A Spectrum of Connections

A Spectrum of Connections

Published: June 2023

Girton owed its foundation and its rapid growth to the gifts of many individuals – women and men – who gave sums of money large and small to the new College. In Britain in the 1860s and 70s, opening and sustaining a residential college where women could study and be examined to degree level was a radical project. One of the greatest obstacles to success was money: how could such an initiative be funded?

Ventures of this kind attracted less financial support than their male equivalent. The plan was for annual self-sufficiency through fees once enrolments increased. But what would support a building; or the early costs of a small establishment; or growth?
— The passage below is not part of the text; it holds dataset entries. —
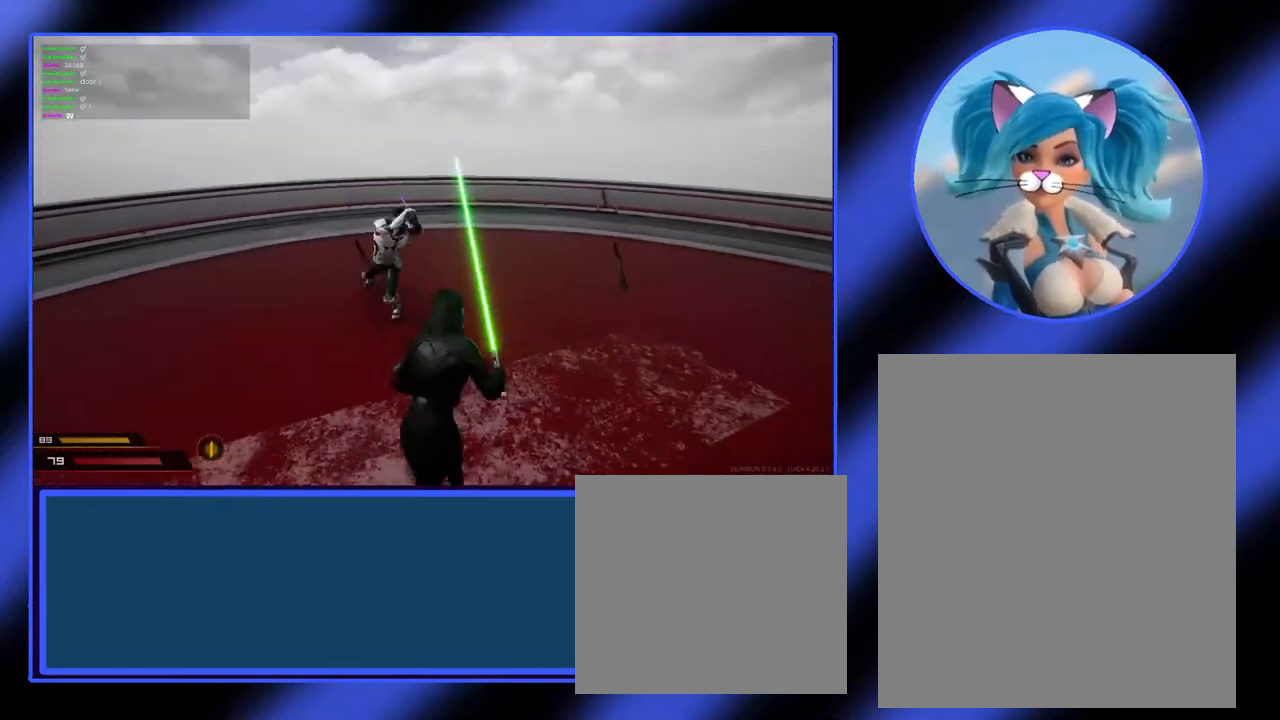
{"keys": ["a"], "mouse": ["left"], "events": []}
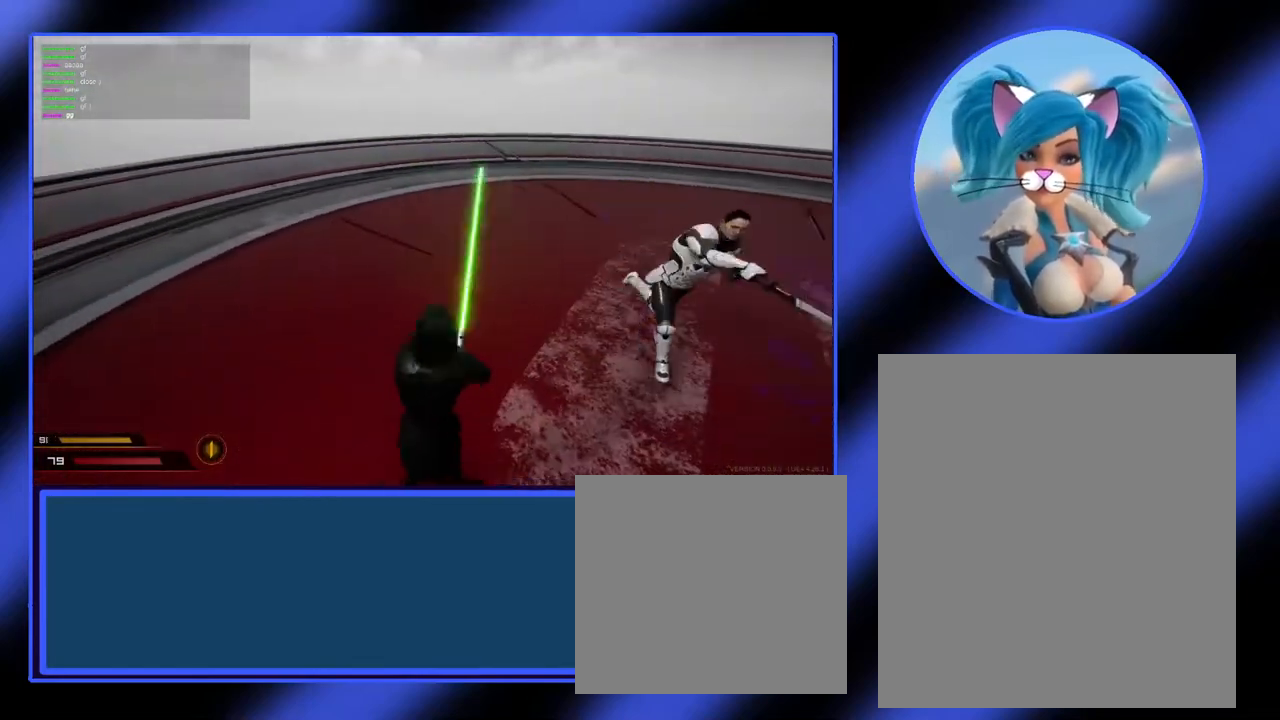
{"keys": [], "mouse": [], "events": [[100, "mouse_left", "up"], [133, "a", "up"]]}
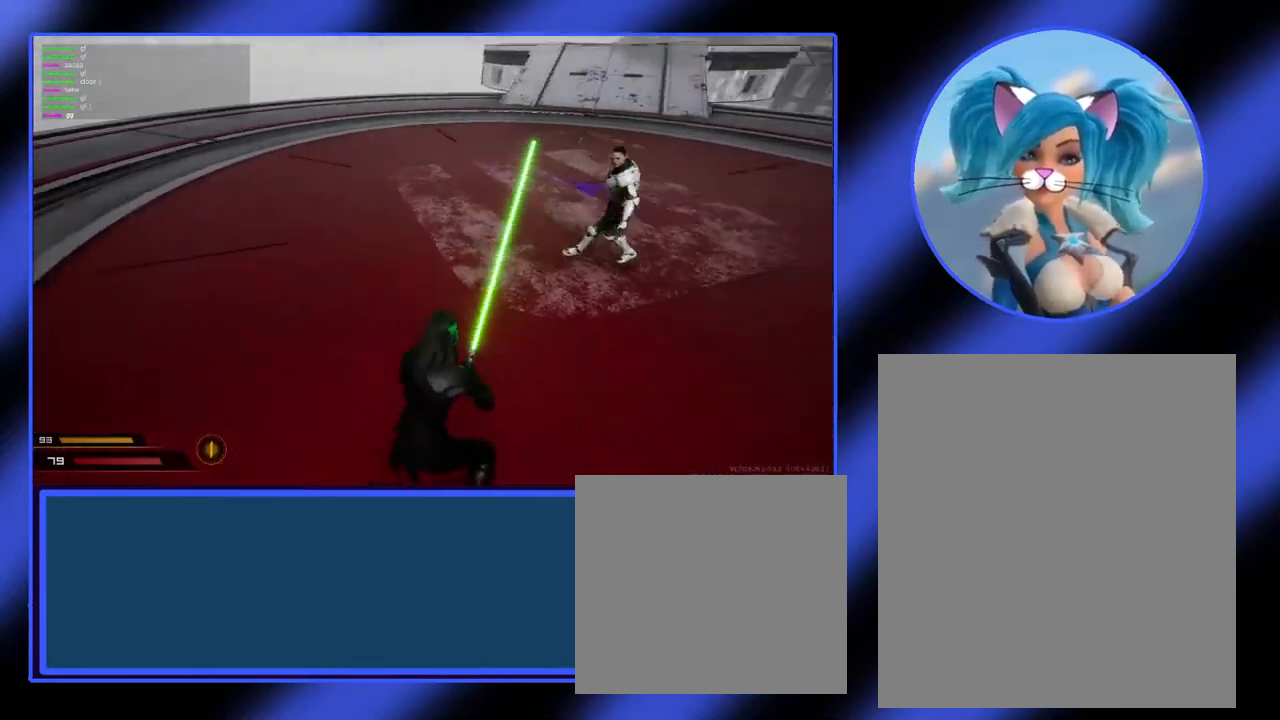
{"keys": ["d"], "mouse": ["left"], "events": [[67, "d", "down"], [200, "mouse_left", "down"]]}
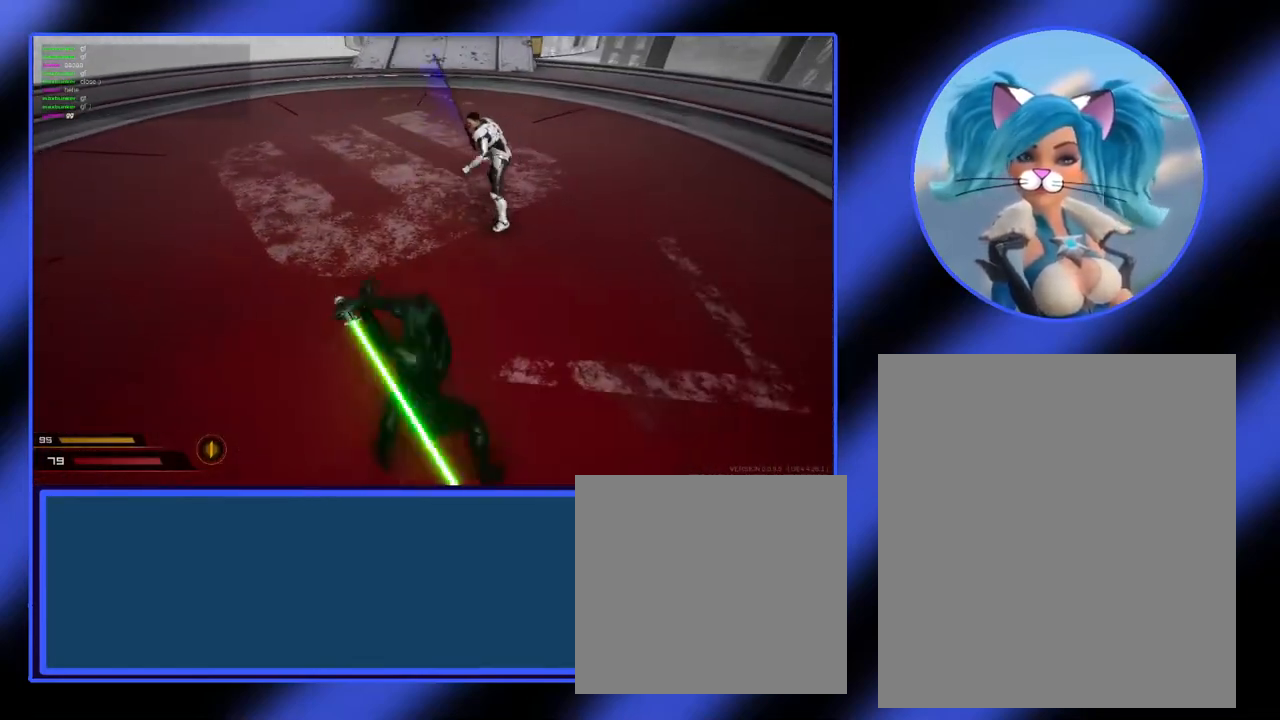
{"keys": [], "mouse": [], "events": [[300, "d", "up"], [367, "mouse_left", "up"]]}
What of scholarships for worthy students from less affluent families? No public funds were available. Some charitable institutions gave important donations, but the bulk of the money that allowed the College to open and then expand came from private individuals. 

Part of a hand-written list of subscribers, 1868–1869 (archive reference: GCAR 4/1/2pt). This early list was compiled by Emily Davies.

Part of a hand-written list of subscribers, 1868–1869 (archive reference: GCAR 4/1/2pt). This early list was compiled by Emily Davies.

Our research has underlined how much the College owes to early, diverse forms of individual giving. By 1900, there were a small number of donations of £2,000 and above, a significant number of between £100 and £2,000, but several hundred smaller gifts of anything from 5 shillings to £99.00. Some can be investigated; the great majority are very hard to trace. Modest donations and public anonymity may reflect middling or small incomes, hence perhaps a decreased likelihood of wealth linked to enslavement. But this is usually impossible to confirm.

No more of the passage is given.